We see an average of 150 people come through our doors daily – all of whom have a different story, different experiences and different backgrounds.
However, when we’re trying to help people get that all-important roof over their head and rebuild their lives, there are consistent barriers we encounter that we struggle to overcome. It doesn’t – and should not – have to be this way.
Over the last six months, we have conducted a wide-ranging consultation with all of our service teams. We asked them to systematically identify the barriers they face to supporting people out of homelessness. Focussing on what would impact the largest numbers of people and have the greatest impact, we also set about identifying what changes are required to overcome these barriers.
The following five changes would make a fundamental difference to people’s lives:
Five Policy Changes That Would Radically Combat Homelessness
1. Increase the availability of quality accommodation with more support for people to access and sustain tenancies
2. Improve access to mental health and addiction services to tackle the underlying causes of homelessness
3. Improve the administration of benefits so it does not hinder people’s ability to avoid or escape homelessness
4. Make benefit levels, wages and the reliability of working hours sufficient for people to afford rent, along with more affordable rent levels
5. Reform reconnection and resettlement through a national framework to represent viable options for people to escape homelessness
Our full report which explains these five policy changes in further detail is available here – Five Policy Changes That Would Radically Combat Homelessness
What next?
Charities such as ours have a duty to give a voice to the people we help and ensure their experiences are relayed to those in power. We are determined to use our unique position in Westminster and our years of expertise to fight against homelessness and call for the policy changes we know would help people to avoid and escape homelessness.
This is just the beginning, and we know that much more needs to be done to achieve these changes.

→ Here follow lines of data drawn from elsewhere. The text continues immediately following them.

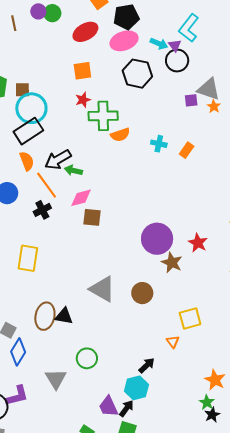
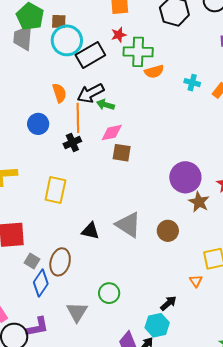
black rectangle: (28, 131) -> (90, 55), moved
orange line: (47, 185) -> (78, 118), turned 32
brown ellipse: (45, 316) -> (60, 262), moved
black triangle: (64, 316) -> (90, 231), moved

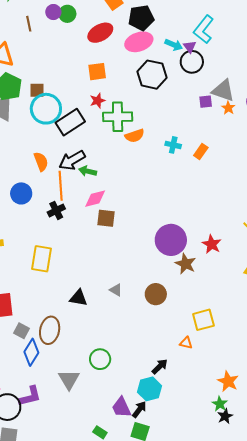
gray triangle: (128, 225) -> (116, 290), size x0.5
orange triangle: (196, 281) -> (186, 343), turned -40

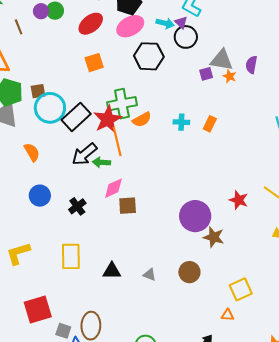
red star: (97, 101) -> (108, 119), moved, size x1.8
orange semicircle: (41, 162) -> (32, 152), moved
orange line: (61, 186) -> (117, 141), moved
red star: (212, 244) -> (239, 200), moved
black triangle: (78, 298) -> (112, 271), moved

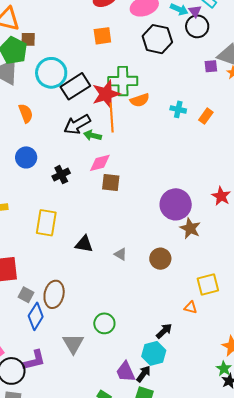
brown square: (38, 91) -> (28, 39), moved

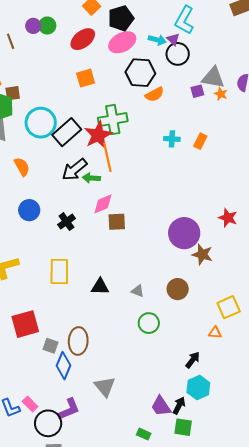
orange semicircle: (140, 100) -> (154, 94), moved
green circle: (104, 323) -> (149, 323), moved
cyan hexagon: (154, 353) -> (198, 388), moved

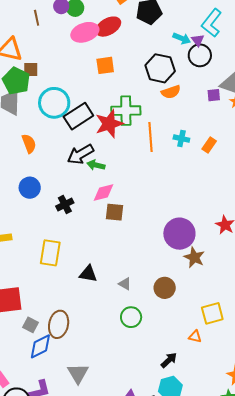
pink ellipse: (122, 42) -> (85, 32), moved
orange line: (107, 157) -> (150, 137), moved
blue diamond: (64, 366) -> (40, 346), turned 32

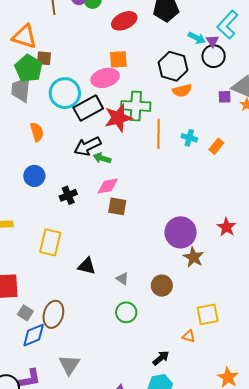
pink ellipse: (85, 32) -> (105, 78), moved

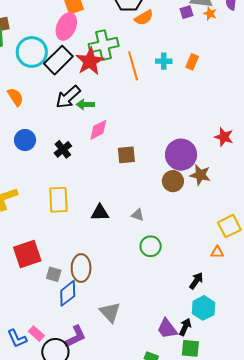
pink ellipse: (105, 78) -> (66, 26), turned -36
brown square: (117, 206) -> (126, 155), moved
brown circle: (162, 286) -> (173, 181), moved

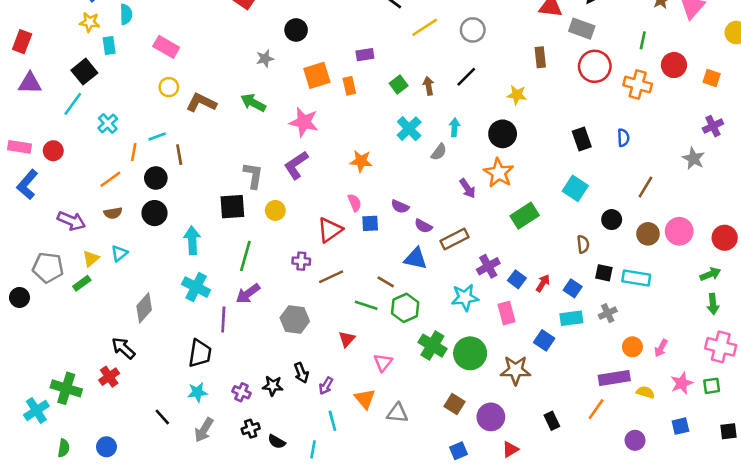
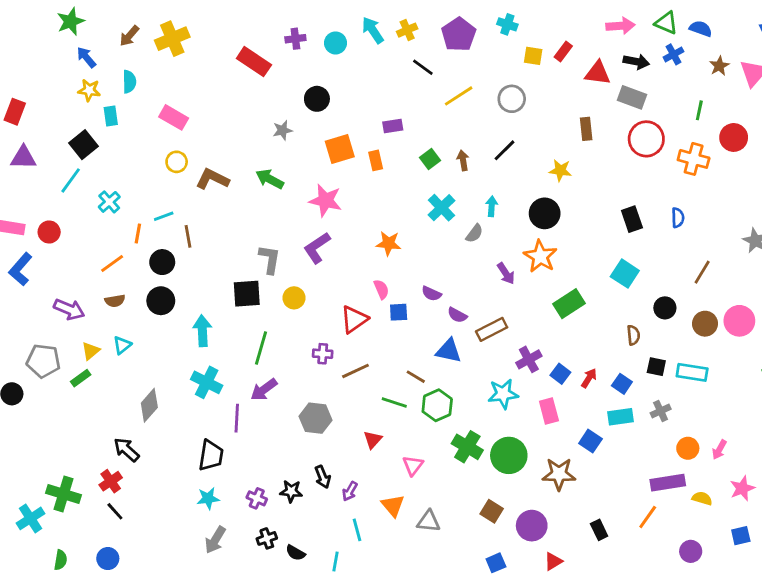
black line: (162, 417) -> (115, 511), moved

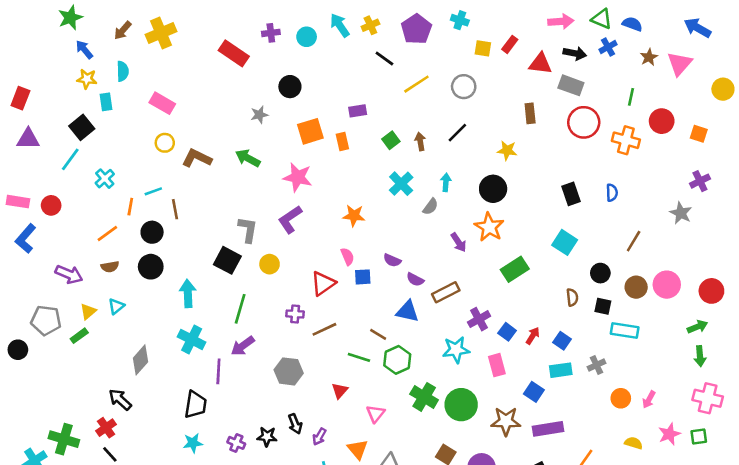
black square: (247, 294) -> (227, 260), turned 32
black square: (656, 367) -> (603, 306), moved
purple rectangle: (668, 483) -> (548, 429), moved

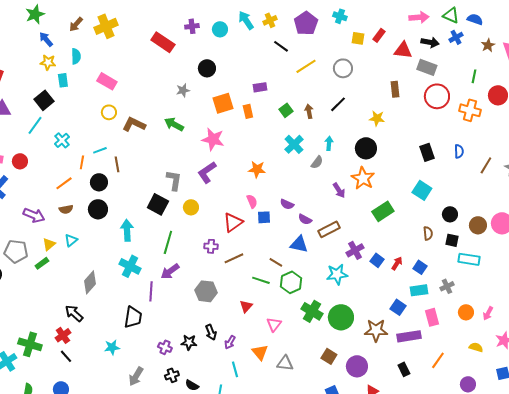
brown line: (634, 241) -> (486, 165), moved
pink rectangle: (497, 365) -> (432, 317), moved
cyan star: (193, 443) -> (112, 347), moved

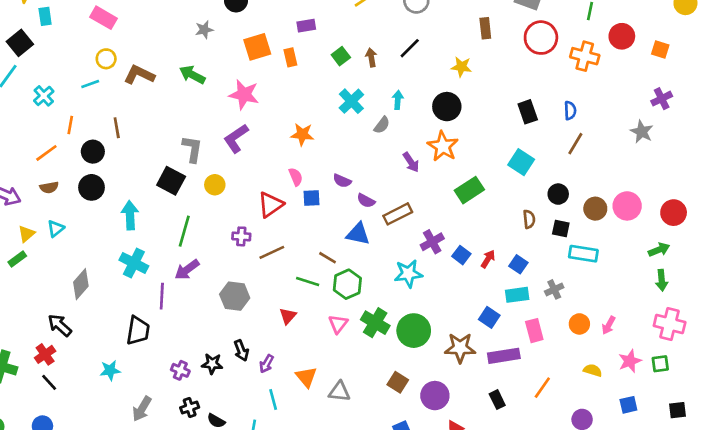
cyan line: (100, 150) -> (90, 84), moved
brown line: (486, 165) -> (575, 144), moved
pink triangle: (274, 324) -> (338, 324), moved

Over the coming months, we will build robust evidence for the need for each policy change. We will work further with our service teams, partners and people experiencing homelessness, to tell the stories of their experiences.
We will identify, engage with and seek to persuade those who have the power over these policies. And we will build momentum toward these changes becoming reality.
Homelessness is not inevitable – we know that we can overcome it. To achieve this, however, will take all of us, at all levels of society, working together. Let’s start now.